**What you will do**
1) According to the editorial on the University of Kentucky and the Kentucky Open Records Act, in what year did the General Assembly pass the open-records law?
2) Summarize the editorial on the University of Kentucky and the Kentucky Open Records Act in two sentences.
3) Continue the editorial on the University of Kentucky and the Kentucky Open Records Act from its final sentence.

**Exercise passage**
----------------

The University of Kentucky has declared open season on the Kentucky Open Records Act.

UK’s assertion that it, alone, can decide when a record should be released flies in the face of the open-records law passed by the General Assembly in 1976.

It’s easy to get lost in UK President Eli Capilouto’s assertions that the university is only trying to protect the privacy of sexual assault victims, or in the convoluted and imaginative legal arguments UK’s putting forth. Just this past week, an attorney connected to UK filed a petition for two alleged victims seeking to prevent release of the disputed documents.

But beneath all the drama, the fundamental question is whether a public institution is subject to the rule of law, including the open-records law. UK’s unacceptable answer is “no.”

First, no one is asking UK to divulge the names of the victims. Indeed, during the eight months the Kentucky Kernel, UK’s thankfully independent student newspaper, has been reporting on the case, it has not named any alleged victim of Professor James Harwood. Nor has any other news outlet.

----------------

**Extracted data**
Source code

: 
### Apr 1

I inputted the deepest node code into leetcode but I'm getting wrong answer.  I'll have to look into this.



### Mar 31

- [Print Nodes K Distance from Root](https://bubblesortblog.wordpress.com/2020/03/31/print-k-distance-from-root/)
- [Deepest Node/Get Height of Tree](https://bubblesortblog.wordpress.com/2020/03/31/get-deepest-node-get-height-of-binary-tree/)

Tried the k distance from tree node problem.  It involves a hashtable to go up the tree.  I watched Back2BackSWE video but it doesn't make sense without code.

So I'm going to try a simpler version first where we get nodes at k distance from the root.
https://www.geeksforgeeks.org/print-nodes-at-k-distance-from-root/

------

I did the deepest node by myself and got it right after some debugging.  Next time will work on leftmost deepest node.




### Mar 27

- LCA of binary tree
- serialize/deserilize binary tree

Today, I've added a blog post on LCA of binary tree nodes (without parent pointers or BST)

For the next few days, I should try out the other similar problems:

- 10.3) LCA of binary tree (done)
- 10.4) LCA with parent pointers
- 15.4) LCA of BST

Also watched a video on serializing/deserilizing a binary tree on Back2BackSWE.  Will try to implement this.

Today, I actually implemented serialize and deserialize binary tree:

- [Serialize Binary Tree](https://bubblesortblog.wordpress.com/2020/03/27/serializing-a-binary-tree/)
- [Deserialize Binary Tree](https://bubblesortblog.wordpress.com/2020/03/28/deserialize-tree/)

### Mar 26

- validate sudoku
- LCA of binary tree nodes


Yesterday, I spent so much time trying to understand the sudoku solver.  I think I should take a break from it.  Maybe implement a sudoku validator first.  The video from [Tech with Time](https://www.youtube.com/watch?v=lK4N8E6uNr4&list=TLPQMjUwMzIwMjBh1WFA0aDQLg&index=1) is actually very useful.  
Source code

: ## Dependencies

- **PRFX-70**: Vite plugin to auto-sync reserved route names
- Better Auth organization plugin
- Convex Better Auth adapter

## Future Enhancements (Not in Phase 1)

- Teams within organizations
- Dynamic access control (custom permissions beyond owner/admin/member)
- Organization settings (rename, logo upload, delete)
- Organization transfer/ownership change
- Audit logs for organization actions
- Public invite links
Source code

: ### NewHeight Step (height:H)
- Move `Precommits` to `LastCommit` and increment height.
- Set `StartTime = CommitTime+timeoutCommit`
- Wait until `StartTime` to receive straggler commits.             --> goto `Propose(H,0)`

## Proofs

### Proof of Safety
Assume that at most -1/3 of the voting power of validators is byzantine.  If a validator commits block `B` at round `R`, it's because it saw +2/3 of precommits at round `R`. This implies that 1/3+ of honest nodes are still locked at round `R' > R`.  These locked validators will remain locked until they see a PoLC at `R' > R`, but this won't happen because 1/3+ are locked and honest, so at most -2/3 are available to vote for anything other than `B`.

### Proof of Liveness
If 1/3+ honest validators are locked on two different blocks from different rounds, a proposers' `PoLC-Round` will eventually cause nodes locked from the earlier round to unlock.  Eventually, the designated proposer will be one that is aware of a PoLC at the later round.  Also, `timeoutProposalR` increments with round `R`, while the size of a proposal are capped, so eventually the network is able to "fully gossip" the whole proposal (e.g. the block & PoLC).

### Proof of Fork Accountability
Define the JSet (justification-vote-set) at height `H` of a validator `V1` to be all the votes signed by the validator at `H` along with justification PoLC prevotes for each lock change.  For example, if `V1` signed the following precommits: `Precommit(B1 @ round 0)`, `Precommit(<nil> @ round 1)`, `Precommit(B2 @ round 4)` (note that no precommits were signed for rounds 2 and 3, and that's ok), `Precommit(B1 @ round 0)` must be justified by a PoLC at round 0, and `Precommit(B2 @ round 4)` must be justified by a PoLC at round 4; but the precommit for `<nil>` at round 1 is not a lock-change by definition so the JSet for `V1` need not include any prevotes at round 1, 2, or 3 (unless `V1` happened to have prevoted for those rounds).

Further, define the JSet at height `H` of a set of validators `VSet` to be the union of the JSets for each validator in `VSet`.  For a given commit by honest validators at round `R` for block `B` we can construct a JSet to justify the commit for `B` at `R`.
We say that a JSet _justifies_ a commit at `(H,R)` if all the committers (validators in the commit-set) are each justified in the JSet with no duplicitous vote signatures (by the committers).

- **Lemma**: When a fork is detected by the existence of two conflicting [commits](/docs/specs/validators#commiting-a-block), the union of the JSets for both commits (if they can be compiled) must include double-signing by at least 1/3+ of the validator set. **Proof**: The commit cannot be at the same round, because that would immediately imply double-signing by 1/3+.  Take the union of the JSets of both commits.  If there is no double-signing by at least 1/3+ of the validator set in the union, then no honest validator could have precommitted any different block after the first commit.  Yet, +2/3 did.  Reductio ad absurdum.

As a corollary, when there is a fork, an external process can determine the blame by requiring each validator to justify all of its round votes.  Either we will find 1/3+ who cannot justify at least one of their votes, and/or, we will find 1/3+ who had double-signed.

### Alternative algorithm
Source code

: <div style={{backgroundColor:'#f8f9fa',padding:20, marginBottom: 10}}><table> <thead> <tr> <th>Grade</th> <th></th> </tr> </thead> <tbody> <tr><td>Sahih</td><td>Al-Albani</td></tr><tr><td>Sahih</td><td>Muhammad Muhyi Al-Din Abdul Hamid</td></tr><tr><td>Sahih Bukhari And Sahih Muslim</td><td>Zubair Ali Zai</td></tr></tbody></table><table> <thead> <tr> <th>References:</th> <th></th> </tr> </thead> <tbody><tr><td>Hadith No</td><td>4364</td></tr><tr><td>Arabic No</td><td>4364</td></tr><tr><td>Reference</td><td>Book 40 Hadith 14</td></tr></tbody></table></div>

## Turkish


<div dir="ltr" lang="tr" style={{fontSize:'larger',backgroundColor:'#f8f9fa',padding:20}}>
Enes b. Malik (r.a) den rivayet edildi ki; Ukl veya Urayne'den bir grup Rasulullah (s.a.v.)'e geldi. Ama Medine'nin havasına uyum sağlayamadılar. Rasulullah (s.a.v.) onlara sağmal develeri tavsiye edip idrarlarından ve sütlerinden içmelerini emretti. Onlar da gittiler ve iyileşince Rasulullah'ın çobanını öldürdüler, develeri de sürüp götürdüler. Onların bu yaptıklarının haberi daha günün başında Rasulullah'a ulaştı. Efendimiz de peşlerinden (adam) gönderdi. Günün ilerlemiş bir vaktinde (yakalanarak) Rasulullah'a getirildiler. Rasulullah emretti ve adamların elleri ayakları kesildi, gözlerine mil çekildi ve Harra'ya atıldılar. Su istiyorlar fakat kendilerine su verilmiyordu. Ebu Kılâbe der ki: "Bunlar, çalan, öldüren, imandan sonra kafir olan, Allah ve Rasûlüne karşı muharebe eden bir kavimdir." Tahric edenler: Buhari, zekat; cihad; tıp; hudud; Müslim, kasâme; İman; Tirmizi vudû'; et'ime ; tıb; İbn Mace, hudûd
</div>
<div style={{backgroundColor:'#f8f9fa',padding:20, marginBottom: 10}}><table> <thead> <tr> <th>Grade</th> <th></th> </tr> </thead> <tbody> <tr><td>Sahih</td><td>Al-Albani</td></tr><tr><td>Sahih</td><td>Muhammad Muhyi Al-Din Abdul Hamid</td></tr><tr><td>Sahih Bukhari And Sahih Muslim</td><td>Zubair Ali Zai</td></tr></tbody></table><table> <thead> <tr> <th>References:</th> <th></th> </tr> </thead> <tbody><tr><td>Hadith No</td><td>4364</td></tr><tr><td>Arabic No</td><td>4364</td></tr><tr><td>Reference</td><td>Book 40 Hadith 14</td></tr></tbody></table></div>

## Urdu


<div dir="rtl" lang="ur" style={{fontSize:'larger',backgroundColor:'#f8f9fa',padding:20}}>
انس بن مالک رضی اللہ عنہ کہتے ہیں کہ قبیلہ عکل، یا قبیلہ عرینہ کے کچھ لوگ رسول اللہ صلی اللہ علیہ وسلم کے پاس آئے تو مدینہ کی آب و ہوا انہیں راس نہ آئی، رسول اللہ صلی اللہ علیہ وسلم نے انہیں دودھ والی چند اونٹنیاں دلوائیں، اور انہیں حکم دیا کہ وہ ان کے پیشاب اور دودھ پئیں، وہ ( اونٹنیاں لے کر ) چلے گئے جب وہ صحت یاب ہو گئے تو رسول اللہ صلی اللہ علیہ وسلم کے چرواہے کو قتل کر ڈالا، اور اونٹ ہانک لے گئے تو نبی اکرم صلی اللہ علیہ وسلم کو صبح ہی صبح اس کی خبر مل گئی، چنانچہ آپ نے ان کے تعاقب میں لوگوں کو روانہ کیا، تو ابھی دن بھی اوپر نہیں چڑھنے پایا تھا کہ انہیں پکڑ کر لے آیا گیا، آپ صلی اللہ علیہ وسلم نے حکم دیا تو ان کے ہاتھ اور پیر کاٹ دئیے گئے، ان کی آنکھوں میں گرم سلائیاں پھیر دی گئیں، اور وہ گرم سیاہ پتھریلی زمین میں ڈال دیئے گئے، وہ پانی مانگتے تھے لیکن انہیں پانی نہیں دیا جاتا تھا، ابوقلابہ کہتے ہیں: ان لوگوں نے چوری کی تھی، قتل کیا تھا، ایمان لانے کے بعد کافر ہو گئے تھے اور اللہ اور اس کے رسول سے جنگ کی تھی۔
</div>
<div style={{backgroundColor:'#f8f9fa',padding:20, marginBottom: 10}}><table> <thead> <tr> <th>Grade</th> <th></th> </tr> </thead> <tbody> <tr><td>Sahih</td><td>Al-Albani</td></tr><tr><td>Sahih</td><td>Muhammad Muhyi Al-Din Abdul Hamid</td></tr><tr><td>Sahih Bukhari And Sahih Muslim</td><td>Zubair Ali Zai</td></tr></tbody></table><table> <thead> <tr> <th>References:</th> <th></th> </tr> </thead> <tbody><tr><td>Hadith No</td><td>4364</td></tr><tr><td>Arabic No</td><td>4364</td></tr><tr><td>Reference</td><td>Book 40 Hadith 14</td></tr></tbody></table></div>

----------------

**Solved tasks**
1) 1976

2) The University of Kentucky's claim that it alone can decide when a record should be released defies the open-records law passed in 1976, and the underlying question is whether a public institution is subject to the rule of law, to which UK's answer is "no." No one is asking UK to reveal victims' names, and neither the Kentucky Kernel nor any other news outlet has named any alleged victim of Professor James Harwood.

3)
Even more critical in terms of the law, UK is denying the documents not just to the Kernel but also to the Office of the Attorney General.

Disputes over whether a record is public go first at the AG’s office, the agency entrusted with interpreting and enforcing open-records law. So, when UK refused the Kernel’s request for records related to the harassment charges, the Kernel appealed to the AG.

Reasonably, the AG’s office asked UK to provide the disputed documents for in camera, or private, review. How could it determine whether UK was appropriately withholding them without seeing them? The AG wrote that names and other identifying information could be redacted from the copies and “we will maintain the confidentiality of those records.”

This has been standard procedure for 40 years.

But none of that was good enough for UK, which refused the attorney general’s request. Since UK had produced nothing to support its defiance of the open-records law, the AG ordered it to comply with the Kernel’s request.

While the open-records laws have definitely embarrassed some institutions and public office holders, we couldn’t find evidence that private lives have been inappropriately open to public inspection during the four decades the law has been in effect.

UK has appealed the AG’s order to release the documents by suing the Kernel in Fayette Circuit Court, as is its right.

But the university has also launched a campaign to vilify the Kernel and claim the moral high ground for the administration that worked out a deal for Harwood to resign with a half-year’s pay and no formal charges against him.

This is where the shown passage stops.